◆ RECORDS SHOWN
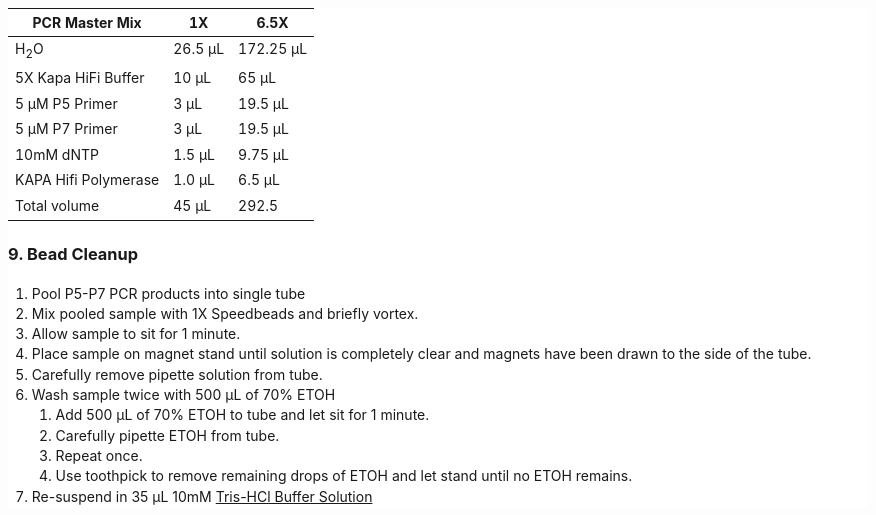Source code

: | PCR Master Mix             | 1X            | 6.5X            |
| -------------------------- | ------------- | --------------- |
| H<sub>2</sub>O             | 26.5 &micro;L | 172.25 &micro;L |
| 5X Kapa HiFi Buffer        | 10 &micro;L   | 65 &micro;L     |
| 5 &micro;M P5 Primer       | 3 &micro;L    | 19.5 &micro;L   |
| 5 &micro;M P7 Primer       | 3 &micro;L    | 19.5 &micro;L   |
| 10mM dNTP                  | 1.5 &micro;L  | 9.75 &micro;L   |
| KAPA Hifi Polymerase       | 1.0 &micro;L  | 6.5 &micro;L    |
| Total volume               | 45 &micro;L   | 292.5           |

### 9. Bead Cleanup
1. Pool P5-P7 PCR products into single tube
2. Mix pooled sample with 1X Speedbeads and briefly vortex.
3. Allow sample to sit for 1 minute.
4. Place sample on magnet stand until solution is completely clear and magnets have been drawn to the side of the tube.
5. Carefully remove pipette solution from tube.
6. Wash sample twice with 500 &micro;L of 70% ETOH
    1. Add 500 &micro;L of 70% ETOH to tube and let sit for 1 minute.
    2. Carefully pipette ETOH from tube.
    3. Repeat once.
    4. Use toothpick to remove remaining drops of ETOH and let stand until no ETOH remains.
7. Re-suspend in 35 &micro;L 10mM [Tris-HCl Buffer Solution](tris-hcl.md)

==

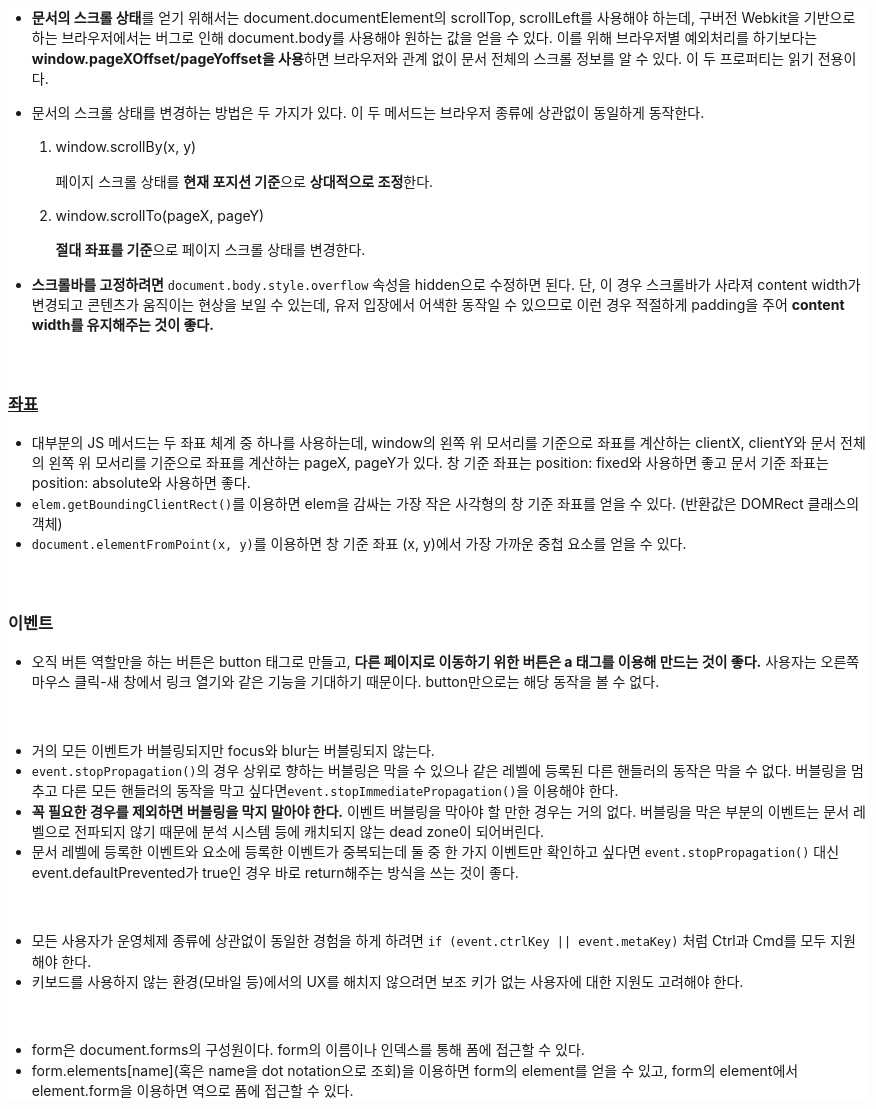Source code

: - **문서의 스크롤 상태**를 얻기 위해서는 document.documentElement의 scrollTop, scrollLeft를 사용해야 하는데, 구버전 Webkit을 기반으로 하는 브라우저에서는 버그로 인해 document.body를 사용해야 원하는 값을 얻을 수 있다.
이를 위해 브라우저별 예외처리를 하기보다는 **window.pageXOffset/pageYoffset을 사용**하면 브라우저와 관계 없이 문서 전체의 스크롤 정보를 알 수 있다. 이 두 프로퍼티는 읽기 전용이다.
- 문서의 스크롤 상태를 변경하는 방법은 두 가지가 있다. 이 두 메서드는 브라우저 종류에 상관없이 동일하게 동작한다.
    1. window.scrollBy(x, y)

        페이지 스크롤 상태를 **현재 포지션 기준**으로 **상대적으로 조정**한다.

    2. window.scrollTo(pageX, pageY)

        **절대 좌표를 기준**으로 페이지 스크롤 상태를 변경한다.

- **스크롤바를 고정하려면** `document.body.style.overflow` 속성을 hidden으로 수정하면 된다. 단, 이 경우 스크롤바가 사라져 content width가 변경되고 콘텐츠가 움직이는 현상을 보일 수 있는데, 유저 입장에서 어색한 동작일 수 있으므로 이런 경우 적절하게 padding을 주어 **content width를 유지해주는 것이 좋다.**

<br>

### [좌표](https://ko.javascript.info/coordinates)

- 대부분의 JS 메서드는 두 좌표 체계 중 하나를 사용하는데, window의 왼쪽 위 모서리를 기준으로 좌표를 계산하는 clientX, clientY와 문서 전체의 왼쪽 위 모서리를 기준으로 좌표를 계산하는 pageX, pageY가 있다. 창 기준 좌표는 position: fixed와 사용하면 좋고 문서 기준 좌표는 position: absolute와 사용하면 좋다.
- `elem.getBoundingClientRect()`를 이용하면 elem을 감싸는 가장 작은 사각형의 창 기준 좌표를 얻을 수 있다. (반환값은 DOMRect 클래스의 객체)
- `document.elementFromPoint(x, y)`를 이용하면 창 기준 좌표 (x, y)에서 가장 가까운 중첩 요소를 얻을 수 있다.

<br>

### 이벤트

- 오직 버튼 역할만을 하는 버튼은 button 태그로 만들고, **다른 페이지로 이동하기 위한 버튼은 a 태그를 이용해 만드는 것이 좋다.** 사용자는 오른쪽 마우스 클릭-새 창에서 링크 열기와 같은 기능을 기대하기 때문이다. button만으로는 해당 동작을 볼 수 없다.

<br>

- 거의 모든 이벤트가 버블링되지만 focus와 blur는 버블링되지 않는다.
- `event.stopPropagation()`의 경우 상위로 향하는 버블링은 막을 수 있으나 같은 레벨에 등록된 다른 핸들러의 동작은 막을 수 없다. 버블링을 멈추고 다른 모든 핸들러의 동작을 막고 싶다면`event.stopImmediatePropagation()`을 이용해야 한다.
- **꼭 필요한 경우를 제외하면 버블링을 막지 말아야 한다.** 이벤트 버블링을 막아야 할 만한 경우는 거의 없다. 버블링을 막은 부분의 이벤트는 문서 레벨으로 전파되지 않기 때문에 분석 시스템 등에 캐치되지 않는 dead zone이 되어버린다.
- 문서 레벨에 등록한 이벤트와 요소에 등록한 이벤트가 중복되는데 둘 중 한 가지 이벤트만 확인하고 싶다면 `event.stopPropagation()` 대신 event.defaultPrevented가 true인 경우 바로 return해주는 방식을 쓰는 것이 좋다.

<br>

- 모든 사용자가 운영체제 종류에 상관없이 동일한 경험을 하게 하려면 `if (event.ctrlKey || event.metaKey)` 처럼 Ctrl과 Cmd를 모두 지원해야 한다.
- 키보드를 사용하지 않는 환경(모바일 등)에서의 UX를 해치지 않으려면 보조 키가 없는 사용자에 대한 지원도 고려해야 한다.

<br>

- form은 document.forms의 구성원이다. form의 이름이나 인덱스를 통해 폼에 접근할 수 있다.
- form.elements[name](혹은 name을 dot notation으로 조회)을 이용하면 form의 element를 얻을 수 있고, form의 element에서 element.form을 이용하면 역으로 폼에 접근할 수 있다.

◆ ASSIGNMENT
Copy out each line of the material that contains the string "버블링을", counting only matches with identical case.

◆ PROBLEM SOLUTION
- `event.stopPropagation()`의 경우 상위로 향하는 버블링은 막을 수 있으나 같은 레벨에 등록된 다른 핸들러의 동작은 막을 수 없다. 버블링을 멈추고 다른 모든 핸들러의 동작을 막고 싶다면`event.stopImmediatePropagation()`을 이용해야 한다.
- **꼭 필요한 경우를 제외하면 버블링을 막지 말아야 한다.** 이벤트 버블링을 막아야 할 만한 경우는 거의 없다. 버블링을 막은 부분의 이벤트는 문서 레벨으로 전파되지 않기 때문에 분석 시스템 등에 캐치되지 않는 dead zone이 되어버린다.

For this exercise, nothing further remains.